Akhirnya saya percaya bahwa aktivitas membaca sangat dipengaruhi oleh selera. Sumber setiap selera pasti perasaan. Itulah sebabnya selera si A berbeda dengan si B. Tidak akan sama, tidak akan serupa.
Tidak beda jauh dengan dunia tulis-menulis. Dunia yang mengawali lahirnya tradisi baca-membaca itu juga dipengaruhi oleh selera penulis. Si C mungkin terbiasa menulis novel sejarah, si D sering mengarang novel fantasi, sementara si E barangkali lebih nyaman menulis novel populer.
Apakah si C harus menepuk dada lantaran ia menyangka novel anggitan si D dan si E lebih rendah nilai sastranya dibanding novel yang ia tulis? Tidak bisa begitu. Baik si C, si D, maupun si E pasti melewati masa-masa serius sebelum, sesaat, dan setelah menulis.
Soal bentuk atau genre yang dipilih itu perkara selera. Novel populer yang digandrungi anak-anak muda, contohnya, tidak bisa kita tuding bacaan bernilai rendah. Selama novel itu punya muatan estetika dan etika, selama novel itu menyuguhkan keindahan dan menawarkan hiburan, selama novel itu mampu menghidupkan imajinasi dan membangkitkan aspirasi pembaca dalam memaknai kehidupannya, mestinya kita tidak meremehkan atau merendahkannya.
"Kamu sudah membaca karya si Anu?" Saya sering gerah kalau ditodong pertanyaan semacam itu. Bukan apa-apa. Pertanyaan itu biasanya diikuti ejekan, cibiran, atau malah makian. "Ia cuma menulis hal-hal yang menyek-menyek!" Atau, "Tulisannya tidak bermutu."
Ajaibnya, pertanyaan yang lebih mendekati pernyataan itu tidak disertai alasan yang jelas mengapa tulisan si Anu dituding "menyek-menyek" atau tidak bermutu. Kalau saya desak pun tidak akan bertemu jawaban yang netral, berimbang, dan objektif.
Sungguhpun kita tidak berselera pada bacaan tertentu, bukan berarti kita merdeka sesuka hati untuk mencela-cela, mengejek-ejek, atau merendah-rendahkan karya orang lain. Walaupun tulisan yang tidak sesuai selera itu kita anggap tidak bermutu, harus ada alasan mendasar mengapa kita melabelinya sebagai "bacaan tidak bermutu".
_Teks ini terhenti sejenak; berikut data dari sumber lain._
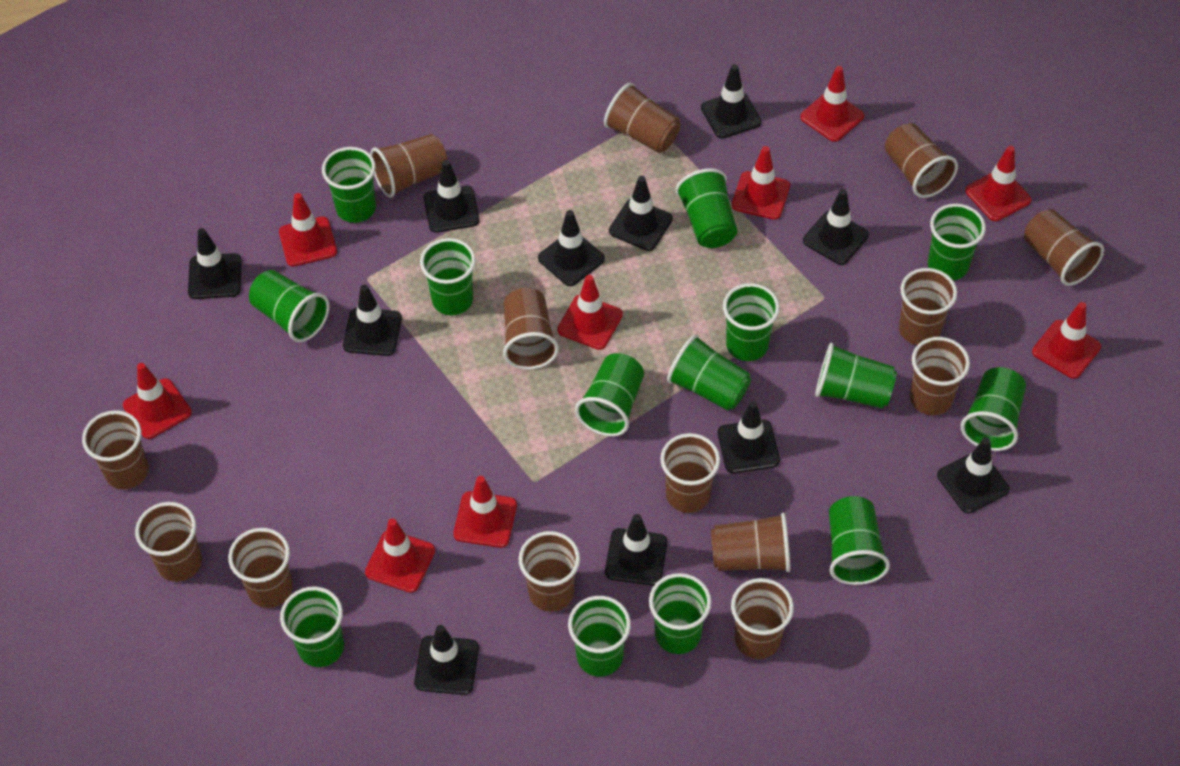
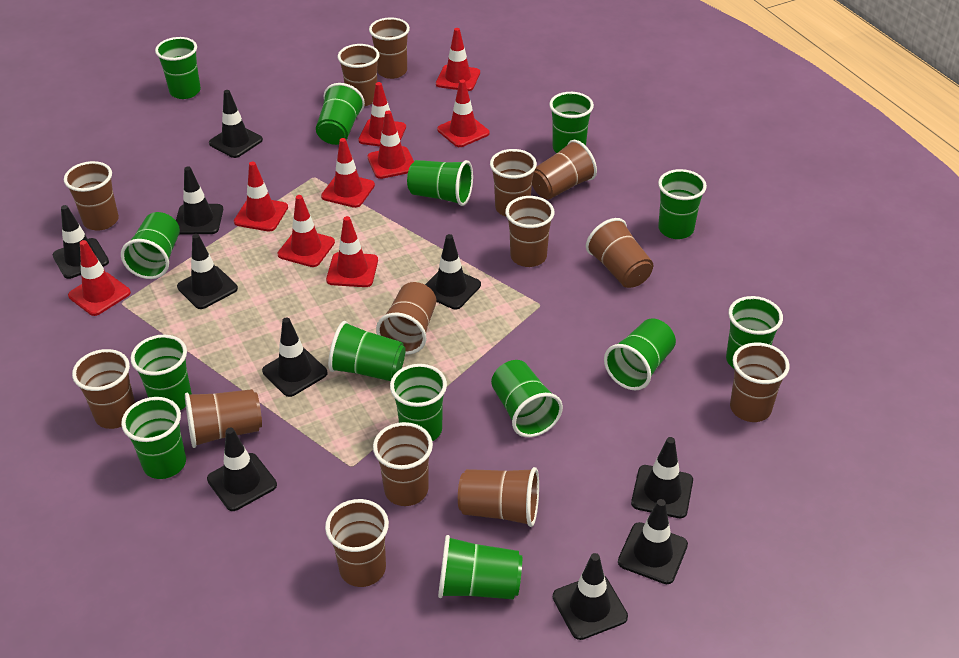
black traffic cone: [188,228,242,299] [343,285,402,356] [414,625,479,695] [424,160,480,233] [538,210,605,286] [605,514,667,586] [609,176,673,251] [701,64,761,138] [717,401,780,473] [803,189,869,265] [937,437,1010,513] = 11 -> [52,205,109,279] [176,166,223,235] [177,234,238,309] [207,428,277,511] [209,90,263,158] [262,317,328,397] [425,234,481,309] [553,553,628,640] [618,499,688,584] [631,437,693,518] = 10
Saya punya pengalaman menarik semasa kuliah. Kala itu masih semester tiga. Saya sedang getol-getolnya membaca karya-karya Jostein Gaarder, Haruki Murakami, dan Gabriel Garcia Marquez. Saya juga sedang jatuh cinta pada karya-karya Remy Sylado, Seno Gumira Ajidarma, Oka Rusmini, dan Djenar Maesa Ayu.
Sekarang, beberapa tahun setelah kuliah saya rampung, kebiasaan saya membaca novel dengan plot berbelit-belit, dengan tokoh bertumpuk-tumpuk, dengan konflik berlarut-larut, dengan udaran sejarah dan ramalan masa depan, tidak kunjung surut, alih-alih berganti selera. Teman-teman sekantor sudah tahu kebiasaan saya yang selalu membawa "bacaan berat" ke mana pun saya pergi.
Ketika melihat saya menenteng sebuah novel populer, mereka kontan tertawa. "Tumben kamu baca novel picisan seperti itu?" Hak saya selaku pembaca sontak merasa dilecehkan, diremehkan, dan direcehkan. Hak saya terasa dibatasi, dikungkung, dan dikekang.
Sekali-sekali saya membaca "tulisan yang saya butuhkan". Kebetulan saat itu saya diminta mendaras novel teman yang berbau roman, remaja sekali, dan sangat tipis. Saya butuh membacanya walaupun novel tersebut tidak tergolong "tulisan yang saya inginkan". Bukankah kebutuhan harus kita dahulukan ketimbang keinginan?